Stated problem A:
From the article on Paresh Maity's art, rewrite the part that opens with the words containing "Paresh Maity’s watercolours" and closes with "than 70,000 residents.", changing "Kolkata" to "Calcutta".

Provided text:
————
Paresh Maity’s watercolours and sculptures tell of the fragile beauty of natural ecosystems
Urvashi Bahuguna Urvashi Bahuguna | 12 Nov, 2021
Paresh Maity
WHERE PARESH MAITY’S paintings appear muted and controlled, his sculptural art exudes ambition and exuberance. He favours a soft aesthetic on the canvas and a scrappy, industrial exterior for his installations. Nearly five decades into his experiments with art, the Padma Shri-awardee’s work is being presented in two parallel, almost oppositional exhibitions of watercolour and sculpture in Kolkata. To understand Maity’s immersion in both mediums, one must start with the story of a town 85 km outside Kolkata, with fewer than 70,000 residents.
Maity’s hometown, Tamluk, is a place lush with natural water. “The first thing I ever painted was a boat,” he tells me over the phone as he exits the din that pervades his sculpture workshop in Noida. It was in Tamluk that he discovered an affinity for water. “Water is life itself,” he muses, “I grew up surrounded by lakes, ponds, rivers. So, as a child, I realised that water is in me. I love any place that has water in it.” The artist’s obsession with the element was furthered by the “multidimensional feeling” it brought to a scene through surface reflections and shadows in its depths—layers that Maity’s quiet strokes depict with deceptive simplicity.
————
Records shown:
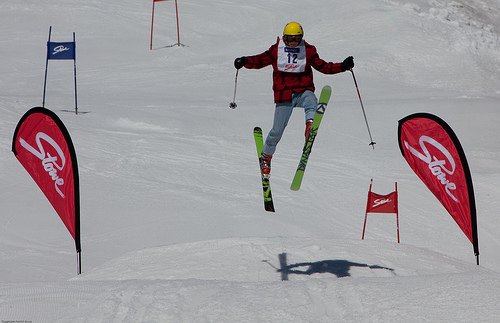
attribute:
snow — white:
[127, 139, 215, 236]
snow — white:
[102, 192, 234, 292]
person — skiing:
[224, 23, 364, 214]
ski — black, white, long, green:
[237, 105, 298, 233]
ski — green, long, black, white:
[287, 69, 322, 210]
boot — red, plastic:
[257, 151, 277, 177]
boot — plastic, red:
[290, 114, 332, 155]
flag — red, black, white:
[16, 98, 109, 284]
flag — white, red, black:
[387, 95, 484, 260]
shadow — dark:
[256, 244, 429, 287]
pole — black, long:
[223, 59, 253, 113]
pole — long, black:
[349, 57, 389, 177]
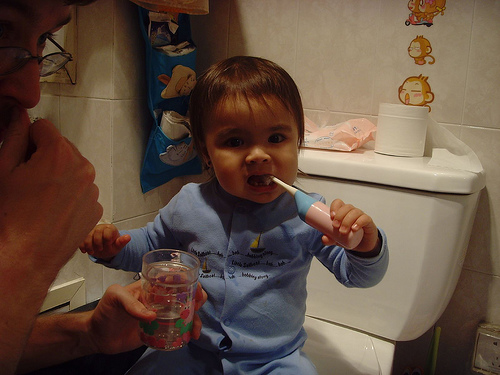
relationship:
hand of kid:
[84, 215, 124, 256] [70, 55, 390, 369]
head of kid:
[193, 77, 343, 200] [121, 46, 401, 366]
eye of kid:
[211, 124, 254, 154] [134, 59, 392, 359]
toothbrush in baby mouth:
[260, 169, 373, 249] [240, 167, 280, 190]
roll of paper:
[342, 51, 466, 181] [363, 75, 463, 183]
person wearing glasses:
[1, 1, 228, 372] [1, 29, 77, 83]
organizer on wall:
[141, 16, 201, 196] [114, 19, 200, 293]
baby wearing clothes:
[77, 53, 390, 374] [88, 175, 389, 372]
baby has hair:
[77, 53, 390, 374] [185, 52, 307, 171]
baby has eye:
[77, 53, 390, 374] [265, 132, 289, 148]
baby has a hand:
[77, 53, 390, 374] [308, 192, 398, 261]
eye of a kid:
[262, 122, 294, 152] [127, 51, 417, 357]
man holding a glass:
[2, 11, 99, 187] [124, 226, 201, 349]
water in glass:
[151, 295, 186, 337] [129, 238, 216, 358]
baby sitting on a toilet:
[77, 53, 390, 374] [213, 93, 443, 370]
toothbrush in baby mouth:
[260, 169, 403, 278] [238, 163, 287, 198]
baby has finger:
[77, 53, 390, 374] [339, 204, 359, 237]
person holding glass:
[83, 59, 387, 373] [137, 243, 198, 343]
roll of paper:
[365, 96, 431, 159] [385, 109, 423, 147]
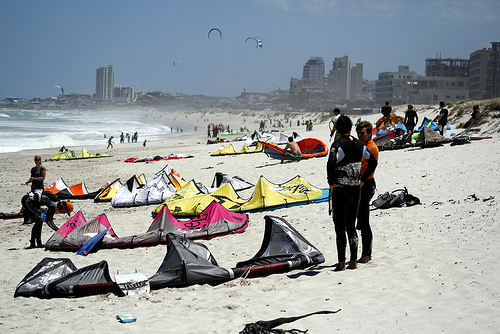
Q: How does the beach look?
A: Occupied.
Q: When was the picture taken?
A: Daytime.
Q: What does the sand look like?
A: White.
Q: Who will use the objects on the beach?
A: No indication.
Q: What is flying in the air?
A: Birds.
————
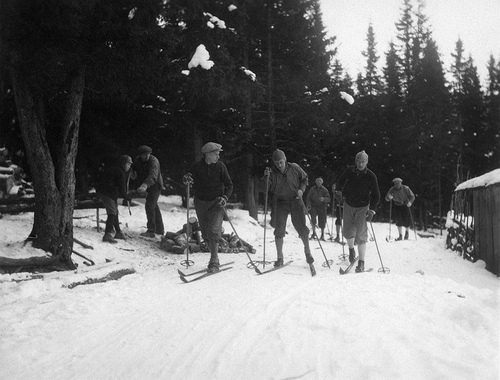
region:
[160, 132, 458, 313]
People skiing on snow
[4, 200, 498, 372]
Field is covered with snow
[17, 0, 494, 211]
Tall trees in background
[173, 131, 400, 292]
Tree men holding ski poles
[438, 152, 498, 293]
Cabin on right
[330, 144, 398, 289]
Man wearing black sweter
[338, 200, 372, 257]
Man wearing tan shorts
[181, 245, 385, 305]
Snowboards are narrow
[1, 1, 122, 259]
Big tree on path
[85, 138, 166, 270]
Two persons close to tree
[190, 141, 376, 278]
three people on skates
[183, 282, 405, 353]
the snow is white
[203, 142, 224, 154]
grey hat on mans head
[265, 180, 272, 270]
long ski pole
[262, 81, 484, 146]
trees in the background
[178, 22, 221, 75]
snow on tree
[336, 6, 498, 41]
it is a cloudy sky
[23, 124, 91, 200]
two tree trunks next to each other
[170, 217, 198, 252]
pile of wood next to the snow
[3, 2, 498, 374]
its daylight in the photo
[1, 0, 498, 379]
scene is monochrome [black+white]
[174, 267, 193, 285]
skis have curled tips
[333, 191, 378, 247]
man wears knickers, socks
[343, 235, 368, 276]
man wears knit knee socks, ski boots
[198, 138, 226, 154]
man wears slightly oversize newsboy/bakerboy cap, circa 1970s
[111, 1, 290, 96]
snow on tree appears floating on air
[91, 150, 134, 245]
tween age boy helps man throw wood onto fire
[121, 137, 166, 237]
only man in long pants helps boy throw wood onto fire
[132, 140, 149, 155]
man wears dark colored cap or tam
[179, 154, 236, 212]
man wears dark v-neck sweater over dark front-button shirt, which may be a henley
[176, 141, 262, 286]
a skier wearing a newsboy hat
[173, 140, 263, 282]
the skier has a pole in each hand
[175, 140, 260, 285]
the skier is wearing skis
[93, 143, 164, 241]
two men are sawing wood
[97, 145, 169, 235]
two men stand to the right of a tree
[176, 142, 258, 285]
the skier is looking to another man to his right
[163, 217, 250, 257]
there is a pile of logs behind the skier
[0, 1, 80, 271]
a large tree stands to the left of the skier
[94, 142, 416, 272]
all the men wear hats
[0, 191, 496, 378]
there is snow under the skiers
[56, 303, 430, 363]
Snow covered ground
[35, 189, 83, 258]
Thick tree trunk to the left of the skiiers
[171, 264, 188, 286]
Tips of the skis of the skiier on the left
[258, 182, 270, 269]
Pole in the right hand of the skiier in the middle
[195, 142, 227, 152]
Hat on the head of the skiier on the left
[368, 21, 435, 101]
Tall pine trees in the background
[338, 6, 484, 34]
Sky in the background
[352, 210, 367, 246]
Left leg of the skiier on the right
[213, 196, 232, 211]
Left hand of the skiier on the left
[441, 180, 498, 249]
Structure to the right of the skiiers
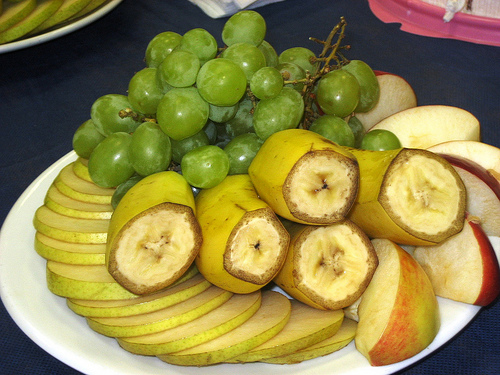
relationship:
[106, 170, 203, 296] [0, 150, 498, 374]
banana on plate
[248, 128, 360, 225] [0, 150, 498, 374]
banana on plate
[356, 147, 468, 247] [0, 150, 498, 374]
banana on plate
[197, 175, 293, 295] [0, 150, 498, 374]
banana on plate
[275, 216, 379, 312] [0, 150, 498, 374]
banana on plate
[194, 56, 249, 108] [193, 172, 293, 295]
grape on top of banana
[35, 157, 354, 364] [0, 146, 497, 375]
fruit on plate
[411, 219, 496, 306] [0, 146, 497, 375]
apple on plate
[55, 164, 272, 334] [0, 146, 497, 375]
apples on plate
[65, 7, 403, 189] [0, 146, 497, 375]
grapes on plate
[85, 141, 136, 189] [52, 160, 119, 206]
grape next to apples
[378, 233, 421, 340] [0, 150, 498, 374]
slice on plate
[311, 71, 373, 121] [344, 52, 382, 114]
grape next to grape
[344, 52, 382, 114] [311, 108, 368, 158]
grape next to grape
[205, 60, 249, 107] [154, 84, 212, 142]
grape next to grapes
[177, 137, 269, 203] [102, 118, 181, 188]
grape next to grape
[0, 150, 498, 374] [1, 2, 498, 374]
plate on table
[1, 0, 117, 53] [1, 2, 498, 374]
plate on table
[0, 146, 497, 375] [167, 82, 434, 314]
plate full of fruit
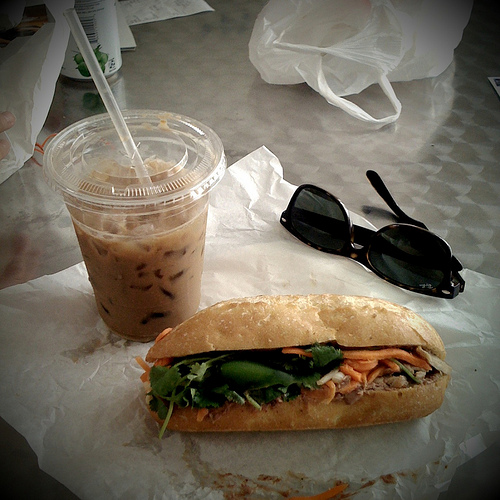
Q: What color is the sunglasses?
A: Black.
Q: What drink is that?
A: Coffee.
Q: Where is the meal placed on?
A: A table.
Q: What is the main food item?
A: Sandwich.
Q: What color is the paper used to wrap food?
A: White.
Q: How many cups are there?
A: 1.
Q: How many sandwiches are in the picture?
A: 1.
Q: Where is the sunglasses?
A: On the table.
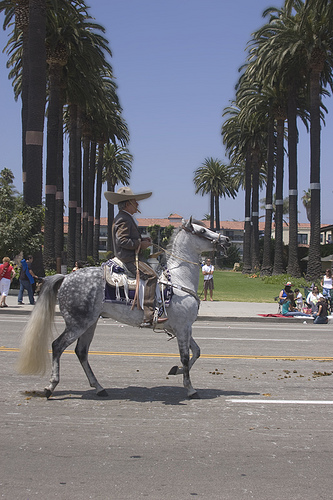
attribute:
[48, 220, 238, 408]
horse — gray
————
Stated problem B:
Reproduce, unchanged, the part of the records that opens with the line containing "[35, 157, 354, 364] [0, 146, 497, 375]" and closes with the line containing "grape next to apples", including both of those lines.

Written solution A:
Paresh Maity’s watercolours and sculptures tell of the fragile beauty of natural ecosystems
Urvashi Bahuguna Urvashi Bahuguna | 12 Nov, 2021
Paresh Maity
WHERE PARESH MAITY’S paintings appear muted and controlled, his sculptural art exudes ambition and exuberance. He favours a soft aesthetic on the canvas and a scrappy, industrial exterior for his installations. Nearly five decades into his experiments with art, the Padma Shri-awardee’s work is being presented in two parallel, almost oppositional exhibitions of watercolour and sculpture in Calcutta. To understand Maity’s immersion in both mediums, one must start with the story of a town 85 km outside Calcutta, with fewer than 70,000 residents.

Written solution B:
[35, 157, 354, 364] [0, 146, 497, 375]
fruit on plate
[411, 219, 496, 306] [0, 146, 497, 375]
apple on plate
[55, 164, 272, 334] [0, 146, 497, 375]
apples on plate
[65, 7, 403, 189] [0, 146, 497, 375]
grapes on plate
[85, 141, 136, 189] [52, 160, 119, 206]
grape next to apples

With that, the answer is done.